Back-to-back stem and leaf diagrams allow us to make comparisons between 2 sets of data such as heights of men and women.

### Box Plots

Box plots (sometimes called box and whisker plots) allow us to compare visually different sets of data. They involve taking all of the data and stripping it to the bones to leave just 5 important values:

- smallest value
- lower quartile
- median
- upper quartile
- greatest value

All of the actual numbers are lost, but what we gain is a sharper diagram that focusses on some important statistics.
The important bits are the central values and these get a "box" bit of the plot - the more extreme values are represented
by lines, or *whiskers*. For the data in the stem and leaf section we have:

- smallest value = 20
- lower quartile = 29*
- median = 39
- upper quartile = 44*
- greatest value = 53

* see quartiles for explanation

Looking at the plot we see four sections (two whiskers and a central box divided into two). Each section should contain the same amount of data. In our example there are 17 numbers, so each section of the box plot has about 4 items of data. Notice that the third section (the second bit of the box) is smaller than the others - yet it still contains about a quarter of the data. This means that the data are more closely packed. This diagram shows stars where the actual data are.

## Measures of Location

A statistician tries to represent huge amounts of data with just a few important numbers, or *statistics*. This
will enable her to compare sets of data using mathematical techniques. One really important statistic is a
number that represents a typical value in our data. This number is called the *average* and can be found in a variety
of ways. We will concern ourselves with three of the most popular ways to represent a typical value: mean, mode and median.

### The Mean

### The Median

The *median* is the central value. If there are an even number of observations, then the median is half-way
between the two central values (the *mean* of them).
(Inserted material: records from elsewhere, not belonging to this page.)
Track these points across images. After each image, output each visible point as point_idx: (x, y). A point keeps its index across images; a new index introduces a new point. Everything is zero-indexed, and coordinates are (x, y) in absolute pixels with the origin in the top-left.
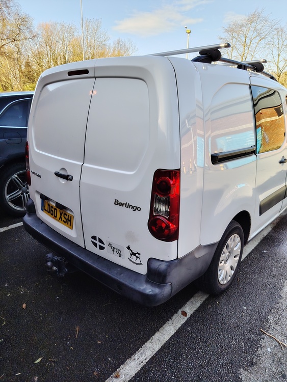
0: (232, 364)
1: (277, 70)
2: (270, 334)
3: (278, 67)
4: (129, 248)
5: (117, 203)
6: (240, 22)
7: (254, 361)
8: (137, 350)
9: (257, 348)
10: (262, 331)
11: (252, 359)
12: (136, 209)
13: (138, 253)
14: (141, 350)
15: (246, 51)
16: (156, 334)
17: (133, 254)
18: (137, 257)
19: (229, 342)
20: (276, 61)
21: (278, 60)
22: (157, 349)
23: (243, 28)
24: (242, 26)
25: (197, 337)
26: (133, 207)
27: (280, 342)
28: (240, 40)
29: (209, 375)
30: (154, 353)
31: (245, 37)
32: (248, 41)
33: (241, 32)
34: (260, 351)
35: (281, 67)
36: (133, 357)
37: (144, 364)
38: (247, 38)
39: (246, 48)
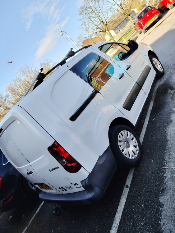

The median is quite easy to find for *discrete* data, but can get a bit tricky if the data is grouped (or continuous)

The *position* of the median is easily found from the number of observations in your sample. In general, if there
are *n* observations arranged in increasing value, the median is in position ½(*n*+1). If this is not a whole
number then the median is half-way between the two values on either side.

In this new version of our stem and leaf diagram, I have added a number on the end to represent how many values are in each row. The red 17 is the total number of observations.

This helps us to find the median more quickly, especially when there are a lot of values. The median is in position 9. I could count until I got to the ninth number, but if the median was in position 259 I'd like a faster method than just counting.

This next version has a *cumulative* count of the data and will prove very useful for large data sets.

We can now tell that numbers in positions 1 to 5 are in the first row (I *know* that you can see this easily
but just pretend that the amount of numbers is too large to count easily). Numbers in positions 6 to 9 are in row 2. Positions 10
to 14 are row 3 and 15-17 make row 4.

We said earlier that the median was in position 9, so is in row 2. It's the last value in this row - 9.

### The Mode

This is just the most frequent observation. If the data is put into groups (such as continuous data is) then we cannot
find the mode as we have lost information about the exact values. In this case we find the most frequent *group* and call
it the *modal* group.

The mode is really easy to find and might have occasional uses, but it doesn't lead to much.